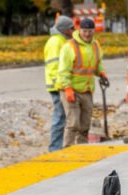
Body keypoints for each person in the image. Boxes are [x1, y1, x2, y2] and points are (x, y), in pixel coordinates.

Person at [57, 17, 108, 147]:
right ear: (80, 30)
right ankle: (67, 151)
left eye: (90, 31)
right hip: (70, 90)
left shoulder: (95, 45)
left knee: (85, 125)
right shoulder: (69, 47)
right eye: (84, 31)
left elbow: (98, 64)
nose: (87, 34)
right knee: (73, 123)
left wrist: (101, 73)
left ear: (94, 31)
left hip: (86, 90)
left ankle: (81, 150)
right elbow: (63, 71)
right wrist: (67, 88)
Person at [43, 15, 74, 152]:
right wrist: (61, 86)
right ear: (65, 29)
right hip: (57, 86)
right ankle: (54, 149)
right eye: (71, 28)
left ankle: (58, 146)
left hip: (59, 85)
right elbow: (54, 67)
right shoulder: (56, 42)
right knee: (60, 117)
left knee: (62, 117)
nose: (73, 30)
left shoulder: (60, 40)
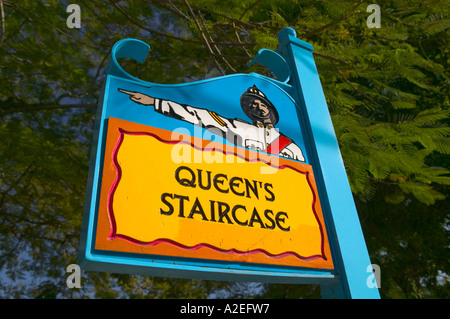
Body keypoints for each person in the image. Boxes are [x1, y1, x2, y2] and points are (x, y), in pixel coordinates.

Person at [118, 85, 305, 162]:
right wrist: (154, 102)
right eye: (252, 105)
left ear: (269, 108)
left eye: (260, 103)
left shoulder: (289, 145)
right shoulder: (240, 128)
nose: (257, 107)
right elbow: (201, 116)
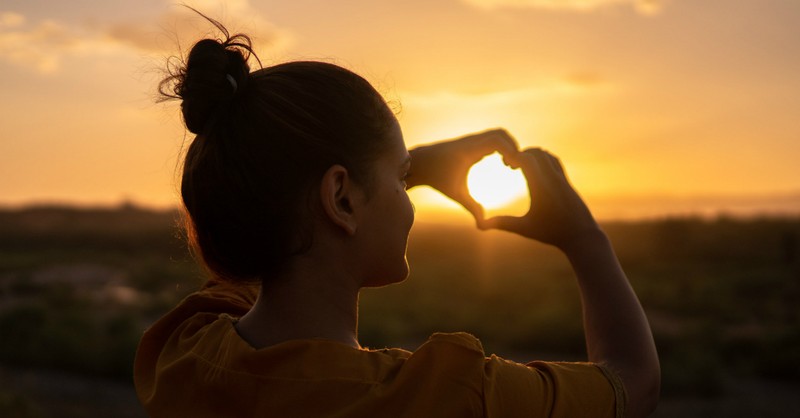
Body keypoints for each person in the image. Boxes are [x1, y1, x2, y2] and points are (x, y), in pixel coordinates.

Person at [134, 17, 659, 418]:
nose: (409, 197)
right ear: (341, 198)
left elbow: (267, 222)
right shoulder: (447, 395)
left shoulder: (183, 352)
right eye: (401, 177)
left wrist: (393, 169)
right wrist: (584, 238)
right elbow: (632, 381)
▬▬▬▬▬▬
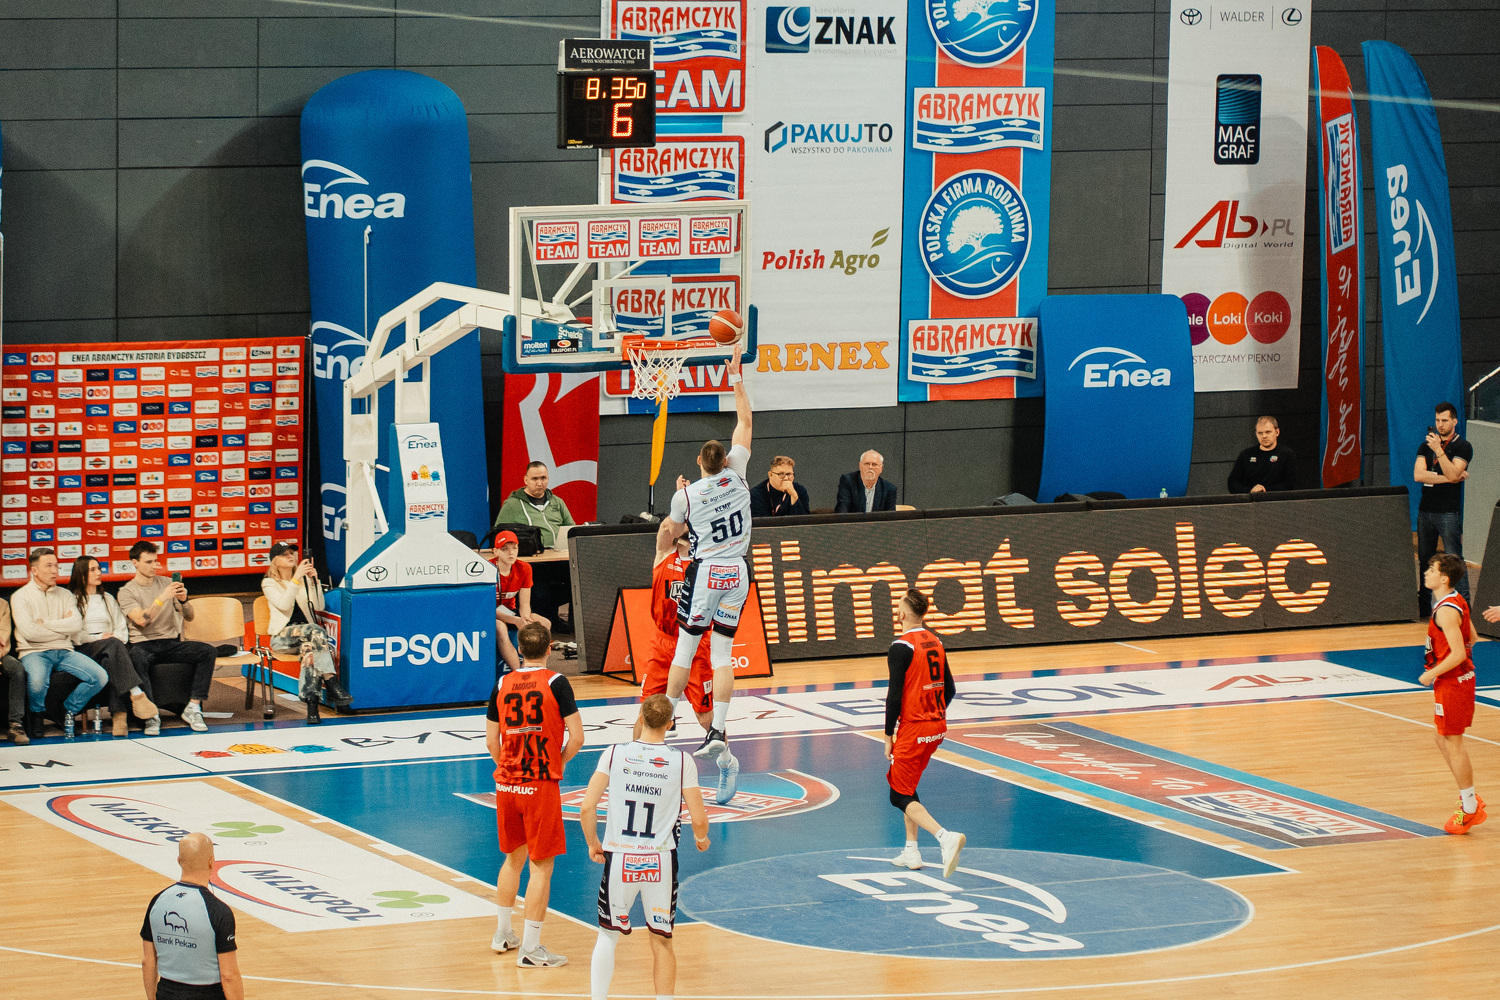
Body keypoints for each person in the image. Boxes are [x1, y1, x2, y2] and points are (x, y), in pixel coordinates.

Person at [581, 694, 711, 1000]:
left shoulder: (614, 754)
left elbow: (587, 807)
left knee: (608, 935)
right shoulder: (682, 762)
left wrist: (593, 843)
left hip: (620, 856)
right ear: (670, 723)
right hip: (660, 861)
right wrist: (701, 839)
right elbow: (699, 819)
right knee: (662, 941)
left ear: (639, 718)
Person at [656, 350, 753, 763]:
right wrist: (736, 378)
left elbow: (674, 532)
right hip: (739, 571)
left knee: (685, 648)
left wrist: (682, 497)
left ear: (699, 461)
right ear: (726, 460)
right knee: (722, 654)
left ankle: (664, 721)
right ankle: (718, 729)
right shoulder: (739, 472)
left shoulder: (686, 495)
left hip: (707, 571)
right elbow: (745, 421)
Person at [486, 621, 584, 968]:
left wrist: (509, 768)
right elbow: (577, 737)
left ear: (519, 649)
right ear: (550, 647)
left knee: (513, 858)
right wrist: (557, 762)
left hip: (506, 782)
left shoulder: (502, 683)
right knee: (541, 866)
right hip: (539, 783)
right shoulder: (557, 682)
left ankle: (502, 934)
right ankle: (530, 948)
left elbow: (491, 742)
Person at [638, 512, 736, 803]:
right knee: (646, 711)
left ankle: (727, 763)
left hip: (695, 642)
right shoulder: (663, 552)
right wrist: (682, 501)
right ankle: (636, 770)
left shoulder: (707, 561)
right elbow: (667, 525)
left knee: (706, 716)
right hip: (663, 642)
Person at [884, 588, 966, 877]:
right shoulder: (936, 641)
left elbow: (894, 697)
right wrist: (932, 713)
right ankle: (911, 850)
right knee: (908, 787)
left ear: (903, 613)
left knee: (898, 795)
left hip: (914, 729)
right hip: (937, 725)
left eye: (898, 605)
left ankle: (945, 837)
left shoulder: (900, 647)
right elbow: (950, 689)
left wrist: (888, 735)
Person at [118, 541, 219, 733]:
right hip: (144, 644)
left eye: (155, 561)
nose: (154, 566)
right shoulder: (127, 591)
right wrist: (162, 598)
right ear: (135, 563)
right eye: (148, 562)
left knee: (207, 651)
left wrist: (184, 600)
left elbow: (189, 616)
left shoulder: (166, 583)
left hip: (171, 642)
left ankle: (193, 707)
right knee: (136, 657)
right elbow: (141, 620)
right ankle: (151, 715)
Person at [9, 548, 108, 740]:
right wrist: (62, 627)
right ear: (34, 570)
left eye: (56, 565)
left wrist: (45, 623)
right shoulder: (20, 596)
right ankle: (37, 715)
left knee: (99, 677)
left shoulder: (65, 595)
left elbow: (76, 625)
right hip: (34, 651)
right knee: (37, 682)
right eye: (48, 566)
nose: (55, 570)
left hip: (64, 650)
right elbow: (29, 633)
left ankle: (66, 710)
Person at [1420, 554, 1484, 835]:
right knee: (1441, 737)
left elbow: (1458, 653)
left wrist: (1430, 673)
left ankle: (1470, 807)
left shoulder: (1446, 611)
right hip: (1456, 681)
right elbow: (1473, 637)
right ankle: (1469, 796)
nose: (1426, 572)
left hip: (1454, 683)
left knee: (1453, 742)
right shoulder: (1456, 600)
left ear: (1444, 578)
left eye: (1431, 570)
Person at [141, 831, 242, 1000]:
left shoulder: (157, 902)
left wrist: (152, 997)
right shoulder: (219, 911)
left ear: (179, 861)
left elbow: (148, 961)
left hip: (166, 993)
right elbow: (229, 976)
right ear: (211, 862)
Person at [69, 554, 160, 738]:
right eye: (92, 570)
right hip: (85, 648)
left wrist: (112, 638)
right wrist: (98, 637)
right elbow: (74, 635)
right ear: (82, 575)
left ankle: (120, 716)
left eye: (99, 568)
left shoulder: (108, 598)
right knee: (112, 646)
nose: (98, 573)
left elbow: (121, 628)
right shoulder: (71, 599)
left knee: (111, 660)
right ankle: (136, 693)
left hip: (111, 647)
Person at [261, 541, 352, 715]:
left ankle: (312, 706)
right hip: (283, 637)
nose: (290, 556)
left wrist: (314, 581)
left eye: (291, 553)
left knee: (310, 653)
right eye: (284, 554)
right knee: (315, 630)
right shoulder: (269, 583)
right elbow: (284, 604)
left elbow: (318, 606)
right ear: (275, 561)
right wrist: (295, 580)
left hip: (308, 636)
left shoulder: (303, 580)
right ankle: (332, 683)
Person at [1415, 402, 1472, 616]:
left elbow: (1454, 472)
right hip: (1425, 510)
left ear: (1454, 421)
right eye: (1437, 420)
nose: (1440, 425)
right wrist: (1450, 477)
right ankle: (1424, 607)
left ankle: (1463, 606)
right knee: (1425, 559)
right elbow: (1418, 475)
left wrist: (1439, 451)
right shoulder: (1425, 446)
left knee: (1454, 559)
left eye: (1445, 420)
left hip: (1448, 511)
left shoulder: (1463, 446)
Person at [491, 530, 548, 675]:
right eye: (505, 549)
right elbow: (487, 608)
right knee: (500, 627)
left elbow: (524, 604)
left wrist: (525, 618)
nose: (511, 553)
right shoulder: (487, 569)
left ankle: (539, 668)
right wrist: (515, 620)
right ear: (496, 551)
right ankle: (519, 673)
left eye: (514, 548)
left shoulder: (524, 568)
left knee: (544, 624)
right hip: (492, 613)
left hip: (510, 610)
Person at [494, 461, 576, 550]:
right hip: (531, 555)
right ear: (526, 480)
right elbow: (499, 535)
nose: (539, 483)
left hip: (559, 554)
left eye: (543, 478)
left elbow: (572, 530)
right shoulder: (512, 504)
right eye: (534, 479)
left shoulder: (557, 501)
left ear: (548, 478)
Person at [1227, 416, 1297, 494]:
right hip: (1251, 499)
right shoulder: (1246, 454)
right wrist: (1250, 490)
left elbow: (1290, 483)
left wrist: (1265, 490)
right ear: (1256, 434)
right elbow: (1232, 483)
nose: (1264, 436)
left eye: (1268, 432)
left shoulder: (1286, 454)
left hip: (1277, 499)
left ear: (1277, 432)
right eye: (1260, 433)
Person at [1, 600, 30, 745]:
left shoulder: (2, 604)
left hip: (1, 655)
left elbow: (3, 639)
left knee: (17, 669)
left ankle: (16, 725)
▬▬▬▬▬▬
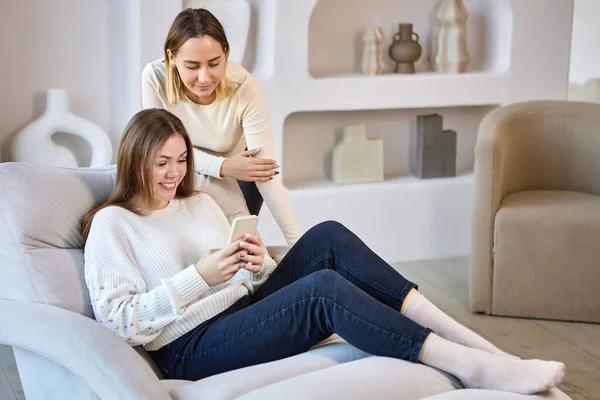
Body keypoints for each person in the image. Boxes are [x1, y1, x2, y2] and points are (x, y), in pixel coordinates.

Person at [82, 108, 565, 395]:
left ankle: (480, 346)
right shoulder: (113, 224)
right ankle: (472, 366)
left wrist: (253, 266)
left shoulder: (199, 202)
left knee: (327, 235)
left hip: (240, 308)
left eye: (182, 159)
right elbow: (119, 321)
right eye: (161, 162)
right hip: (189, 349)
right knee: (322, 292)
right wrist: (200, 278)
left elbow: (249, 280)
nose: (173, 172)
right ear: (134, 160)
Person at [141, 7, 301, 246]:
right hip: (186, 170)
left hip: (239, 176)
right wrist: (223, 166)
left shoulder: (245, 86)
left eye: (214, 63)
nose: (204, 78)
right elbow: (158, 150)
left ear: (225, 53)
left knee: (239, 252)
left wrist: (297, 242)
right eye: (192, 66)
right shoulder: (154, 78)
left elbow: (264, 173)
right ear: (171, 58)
▬▬▬▬▬▬
Exercise directions - Keep both end lines and retype everything in the records above from the line containing "left wrist: (297, 242)" through the line containing "right ear: (171, 58)", exactly, with nothing else.

Output of the exercise -
left wrist: (297, 242)
right eye: (192, 66)
right shoulder: (154, 78)
left elbow: (264, 173)
right ear: (171, 58)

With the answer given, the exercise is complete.